Selain kejuaraan Daerah, DHW berkali-kali mengikuti berbagai kejuaraan nasional terbuka diantaranya yang diselenggarakan oleh Jawa Pos, ITS, Telkom, Forum Dinamika Jakarta (FDJ), Menpora Cup, Kapolri Cup, Kapolda Cup dan seterusnya (lihat daftar prestasi).
Sebagai puncak prestasi yang pernah diraih oleh DHW ini adalah sebagai Juara Nasional pada Kejuaraan Nasional Drum Band / Marching Band ke VII dan VIII Kapolri Cup tahun 1994 dan 1996 di Jakarta.
DHW kerap kali mengisi kegiatan istimewah berupa Parade Surya Senja di Gedung Negara Grahadi Surabaya, dan Parade Senja di Istana Presiden Gedung Agung Yogyakarta pada 17 Desember 1990.
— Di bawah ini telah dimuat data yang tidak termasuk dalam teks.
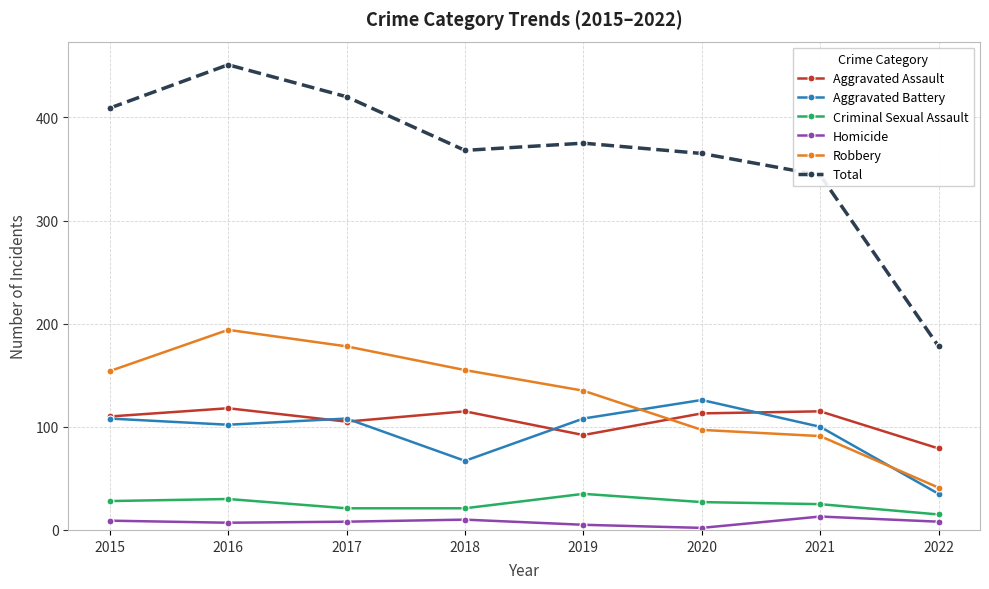

True or false: Criminal Sexual Assault and Aggravated Battery intersect in this chart.

False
DHW selalu tampil dan menjadi primadona di arena Pembukaan Muktamar Muhammadiyah ke 42 di Yogyakarta, Muktamar Muhammadiyah ke 44 di Jakarta, Muktamar Muhammadiyah ke 45 di Kota Malang Jawa Timur dan yang terakhir Muktamar Muhammadiyah ke 46 di Yogyakarta tahun 2010.
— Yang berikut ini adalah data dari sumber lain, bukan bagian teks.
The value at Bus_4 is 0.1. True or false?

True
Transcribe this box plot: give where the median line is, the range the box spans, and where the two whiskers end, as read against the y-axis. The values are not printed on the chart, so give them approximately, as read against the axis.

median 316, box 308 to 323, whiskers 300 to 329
Sejak tahun 1997 hingga tahun 2012, DHW praktis tidak ada aktivitas mengikuti kejuaraan lomba-lomba, mengingat para pemainnya sudah banyak yang bekerja, disamping itu dimasa-masa itu sulit mencari dukungan dana untuk membiayai kegiatan lomba-lomba. Sehingga Pimpinan waktu itu memutuskan untuk istirahat dari lomba dan pembinaan tetap dilakukan dengan berbagai latihan rutin, pentas/show dan consert.
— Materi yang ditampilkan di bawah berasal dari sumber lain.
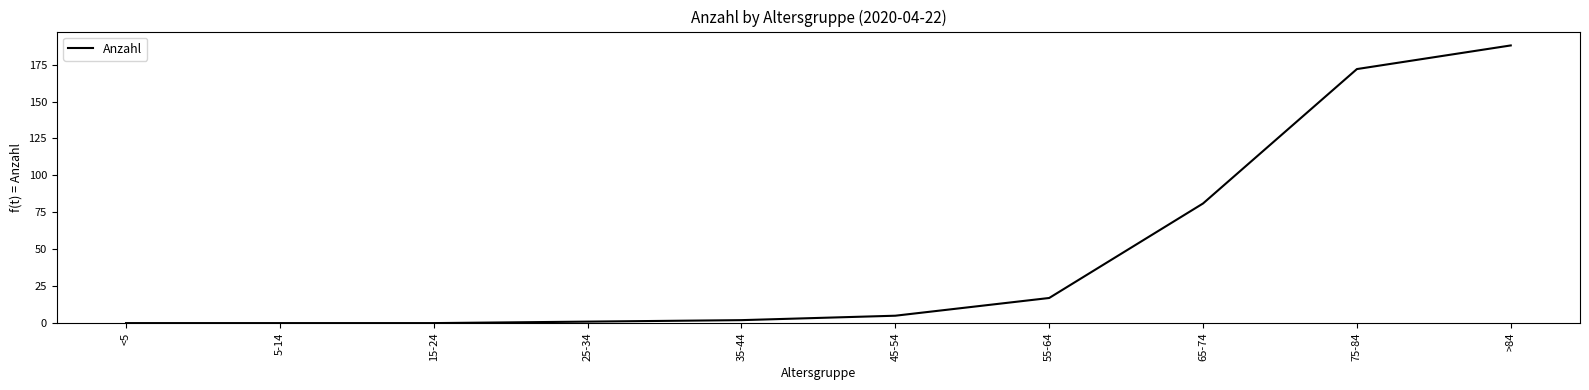

The chart shows a value of 2 at 35-44. True or false?

True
Alhamdulillah di bulan Oktober 2013, DHW mencoba turun gunung lagi guna berpartisipasi mengikuti kejuaraan lomba Kirab Sumpah Pemuda Piala Gubernur Jawa Timur tahun 2013, alhasil Juara I kategori Colour Guard, Juara II kategori Baris Berbaris, Juara III masing-masing kategori Parade, Analisa Musik dan Paramandi.
Adapun sumber dana yang didapat oleh DHW untuk membiayai semua kegiatan tersebut diatas adalah berasal dari sumbangan warga besar Muhammadiyah Ranting Sukolilo, sponsor dan para dermawan muslim di Surabaya.